Although this book will principally focus on targeting mTOR/mTORC1 and related signaling elements in malignant diseases, it is clear that the rapalogs have demonstrated the potential to confer major clinical benefit in a wide range of malignant and nonmalignant diseases in just two decades since the discovery of the mechanism of rapamycin. In essence, the identification of rapamycin during the Easter Island expedition in 1964 serendipitously unraveled principal facets about the regulation of cell growth, nutrition, and energy utilization, which may have not been discovered otherwise, at least not for several decades. The serendipitous discovery of rapamycin coupled with highly concerted efforts to identify its target, mTOR, sometimes called the “master regulator,” has resulted in registration of rapamycin and several rapalogs worldwide to treat and prevent refractory cancer, as well as organ rejection following allogeneic transplantation (kidney, liver, heart), autoimmune disorders, and cardiac arterial restenosis, which, in total, affect millions of individuals worldwide each year.

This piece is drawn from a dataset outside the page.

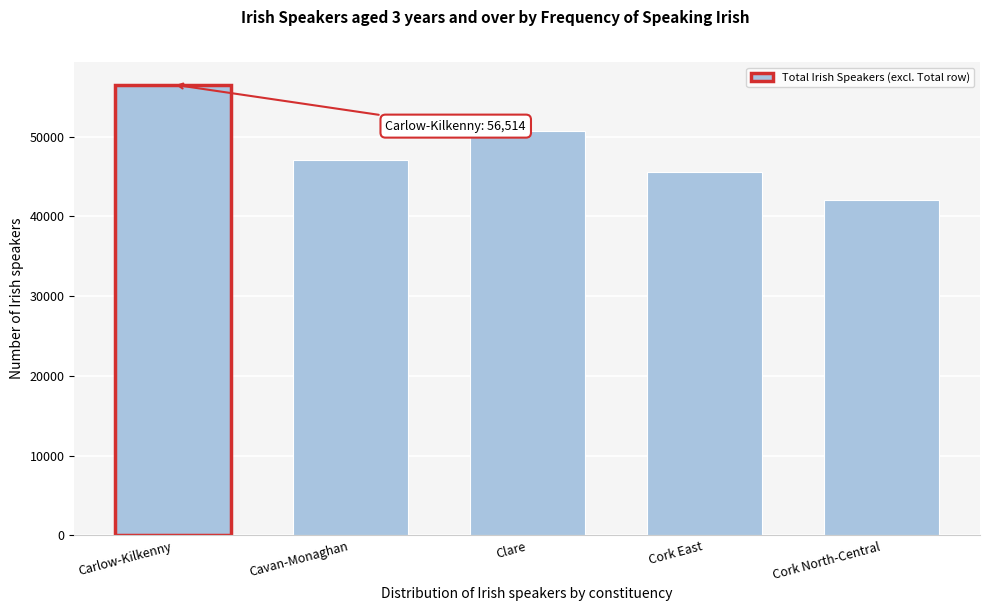

Reading left to right, transcribe all the data shown in this chart.

Carlow-Kilkenny=56514	Cavan-Monaghan=47069	Clare=50675	Cork East=45544	Cork North-Central=42084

The scope of this chapter is narrow relative to the profound clinical implications, many as of yet unknown, of modulating mTOR/mTORC1. Since mTOR/mTORC1 integrates input from upstream pathways, including insulin, growth factors, and amino acids; senses cellular nutrient, oxygen, and energy levels; and is dysregulated in many important pathological conditions, it is not inconceivable that the rapalogs and novel, versatile small molecule inhibitors of TORC1, TORC2, Akt, PI3K, among other related signaling elements, may be successful at modifying the fundamental pathology of many as of yet untreatable diseases. Further, it is not inconceivable that these agents may be useful for treating several age-associated diseases, including neurodegenerative diseases such as Alzheimer’s disease and Parkinson’s disease, and prevent the effects of premature aging [65–68]. In Alzheimer’s disease, for example, postmortem studies have revealed dysregulation in phosphatidylinositol-3,4,5-trisphosphate 3-phosphatase (PTEN), Akt, ribosomal protein S6 kinase beta-1 (S6K), and mTOR, and aberrant mTOR signaling appears to be closely related to the presence and decreased clearance of soluble amyloid and tau proteins, which aggregate and form two hallmarks of the disease, amyloid plaques and neurofibrillary tangles, respectively [69–73]. Lastly, with regard to aging, decreased TOR activity has been shown to increase lifespan in yeast, and rapamycin has been shown to increase lifespan in mice by several independent groups at the Jackson Laboratory, University of Texas Health Science Center (San Antonio), and the University of Michigan as will be discussed in a later chapter [74–78]. Putative mechanisms involve the role of mTOR in regulating essential nutrients, free radicals, and mitochondrial respiration, and autophagy, among others, but the precise mechanisms that account for these effects are far from clear. Nevertheless, the prospect for developing antiaging therapy that involves targeting mTOR/mTORC1 is not inconceivable [79].